(Records drawn from a dataset)
Start of Block

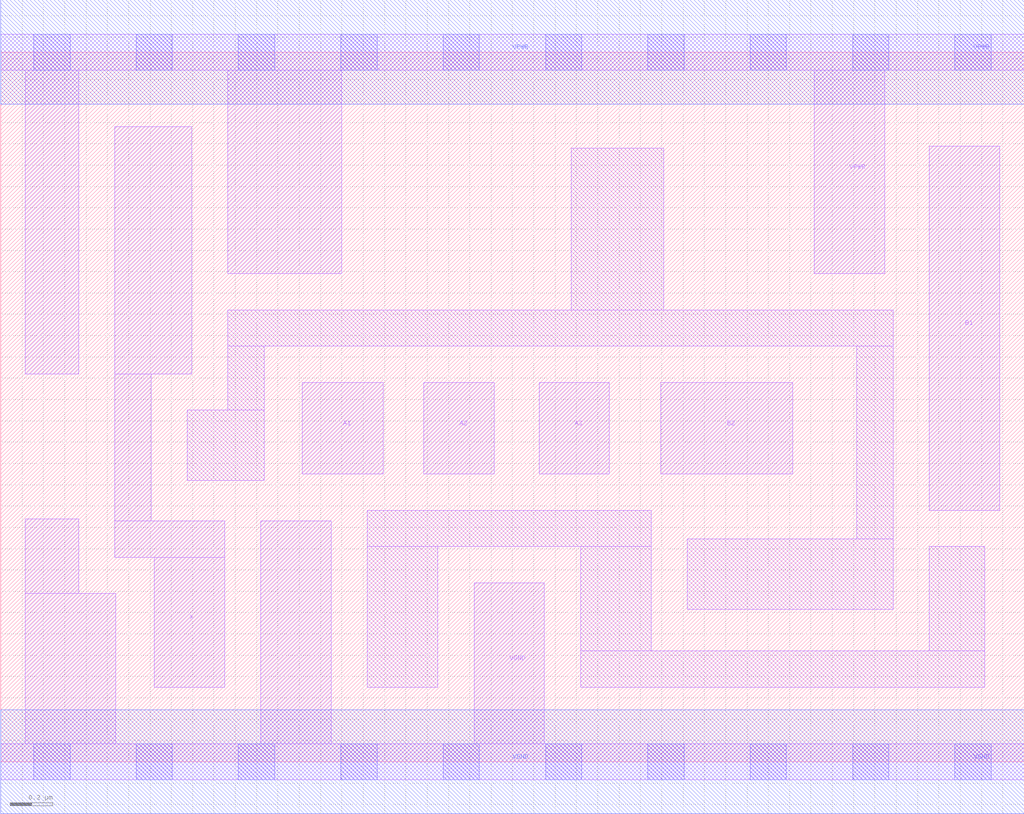
<source format=lef>
# Copyright 2020 The SkyWater PDK Authors
#
# Licensed under the Apache License, Version 2.0 (the "License");
# you may not use this file except in compliance with the License.
# You may obtain a copy of the License at
#
#     https://www.apache.org/licenses/LICENSE-2.0
#
# Unless required by applicable law or agreed to in writing, software
# distributed under the License is distributed on an "AS IS" BASIS,
# WITHOUT WARRANTIES OR CONDITIONS OF ANY KIND, either express or implied.
# See the License for the specific language governing permissions and
# limitations under the License.
#
# SPDX-License-Identifier: Apache-2.0

VERSION 5.7 ;
  NAMESCASESENSITIVE ON ;
  NOWIREEXTENSIONATPIN ON ;
  DIVIDERCHAR "/" ;
  BUSBITCHARS "[]" ;
UNITS
  DATABASE MICRONS 200 ;
END UNITS
MACRO sky130_fd_sc_ls__o32a_2
  CLASS CORE ;
  SOURCE USER ;
  FOREIGN sky130_fd_sc_ls__o32a_2 ;
  ORIGIN  0.000000  0.000000 ;
  SIZE  4.800000 BY  3.330000 ;
  SYMMETRY X Y ;
  SITE unit ;
  PIN A1
    ANTENNAGATEAREA  0.261000 ;
    DIRECTION INPUT ;
    USE SIGNAL ;
    PORT
      LAYER li1 ;
        RECT 1.415000 1.350000 1.795000 1.780000 ;
    END
  END A1
  PIN A2
    ANTENNAGATEAREA  0.261000 ;
    DIRECTION INPUT ;
    USE SIGNAL ;
    PORT
      LAYER li1 ;
        RECT 1.985000 1.350000 2.315000 1.780000 ;
    END
  END A2
  PIN A3
    ANTENNAGATEAREA  0.261000 ;
    DIRECTION INPUT ;
    USE SIGNAL ;
    PORT
      LAYER li1 ;
        RECT 2.525000 1.350000 2.855000 1.780000 ;
    END
  END A3
  PIN B1
    ANTENNAGATEAREA  0.261000 ;
    DIRECTION INPUT ;
    USE SIGNAL ;
    PORT
      LAYER li1 ;
        RECT 4.355000 1.180000 4.685000 2.890000 ;
    END
  END B1
  PIN B2
    ANTENNAGATEAREA  0.261000 ;
    DIRECTION INPUT ;
    USE SIGNAL ;
    PORT
      LAYER li1 ;
        RECT 3.095000 1.350000 3.715000 1.780000 ;
    END
  END B2
  PIN X
    ANTENNADIFFAREA  0.543200 ;
    DIRECTION OUTPUT ;
    USE SIGNAL ;
    PORT
      LAYER li1 ;
        RECT 0.535000 0.960000 1.050000 1.130000 ;
        RECT 0.535000 1.130000 0.705000 1.820000 ;
        RECT 0.535000 1.820000 0.895000 2.980000 ;
        RECT 0.720000 0.350000 1.050000 0.960000 ;
    END
  END X
  PIN VGND
    DIRECTION INOUT ;
    SHAPE ABUTMENT ;
    USE GROUND ;
    PORT
      LAYER li1 ;
        RECT 0.000000 -0.085000 4.800000 0.085000 ;
        RECT 0.115000  0.085000 0.540000 0.790000 ;
        RECT 0.115000  0.790000 0.365000 1.140000 ;
        RECT 1.220000  0.085000 1.550000 1.130000 ;
        RECT 2.220000  0.085000 2.550000 0.840000 ;
      LAYER mcon ;
        RECT 0.155000 -0.085000 0.325000 0.085000 ;
        RECT 0.635000 -0.085000 0.805000 0.085000 ;
        RECT 1.115000 -0.085000 1.285000 0.085000 ;
        RECT 1.595000 -0.085000 1.765000 0.085000 ;
        RECT 2.075000 -0.085000 2.245000 0.085000 ;
        RECT 2.555000 -0.085000 2.725000 0.085000 ;
        RECT 3.035000 -0.085000 3.205000 0.085000 ;
        RECT 3.515000 -0.085000 3.685000 0.085000 ;
        RECT 3.995000 -0.085000 4.165000 0.085000 ;
        RECT 4.475000 -0.085000 4.645000 0.085000 ;
      LAYER met1 ;
        RECT 0.000000 -0.245000 4.800000 0.245000 ;
    END
  END VGND
  PIN VPWR
    DIRECTION INOUT ;
    SHAPE ABUTMENT ;
    USE POWER ;
    PORT
      LAYER li1 ;
        RECT 0.000000 3.245000 4.800000 3.415000 ;
        RECT 0.115000 1.820000 0.365000 3.245000 ;
        RECT 1.065000 2.290000 1.600000 3.245000 ;
        RECT 3.815000 2.290000 4.145000 3.245000 ;
      LAYER mcon ;
        RECT 0.155000 3.245000 0.325000 3.415000 ;
        RECT 0.635000 3.245000 0.805000 3.415000 ;
        RECT 1.115000 3.245000 1.285000 3.415000 ;
        RECT 1.595000 3.245000 1.765000 3.415000 ;
        RECT 2.075000 3.245000 2.245000 3.415000 ;
        RECT 2.555000 3.245000 2.725000 3.415000 ;
        RECT 3.035000 3.245000 3.205000 3.415000 ;
        RECT 3.515000 3.245000 3.685000 3.415000 ;
        RECT 3.995000 3.245000 4.165000 3.415000 ;
        RECT 4.475000 3.245000 4.645000 3.415000 ;
      LAYER met1 ;
        RECT 0.000000 3.085000 4.800000 3.575000 ;
    END
  END VPWR
  OBS
    LAYER li1 ;
      RECT 0.875000 1.320000 1.235000 1.650000 ;
      RECT 1.065000 1.650000 1.235000 1.950000 ;
      RECT 1.065000 1.950000 4.185000 2.120000 ;
      RECT 1.720000 0.350000 2.050000 1.010000 ;
      RECT 1.720000 1.010000 3.050000 1.180000 ;
      RECT 2.675000 2.120000 3.110000 2.880000 ;
      RECT 2.720000 0.350000 4.615000 0.520000 ;
      RECT 2.720000 0.520000 3.050000 1.010000 ;
      RECT 3.220000 0.715000 4.185000 1.045000 ;
      RECT 4.015000 1.045000 4.185000 1.950000 ;
      RECT 4.355000 0.520000 4.615000 1.010000 ;
  END
END sky130_fd_sc_ls__o32a_2

</source>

End of Block

Problem to work on: An exact, complete copy of the lines above from the one with "RECT 3.035000 -0.085000" through the one with "RECT 0.115000 1.820000" is the whole answer.

Written answer:
        RECT 3.035000 -0.085000 3.205000 0.085000 ;
        RECT 3.515000 -0.085000 3.685000 0.085000 ;
        RECT 3.995000 -0.085000 4.165000 0.085000 ;
        RECT 4.475000 -0.085000 4.645000 0.085000 ;
      LAYER met1 ;
        RECT 0.000000 -0.245000 4.800000 0.245000 ;
    END
  END VGND
  PIN VPWR
    DIRECTION INOUT ;
    SHAPE ABUTMENT ;
    USE POWER ;
    PORT
      LAYER li1 ;
        RECT 0.000000 3.245000 4.800000 3.415000 ;
        RECT 0.115000 1.820000 0.365000 3.245000 ;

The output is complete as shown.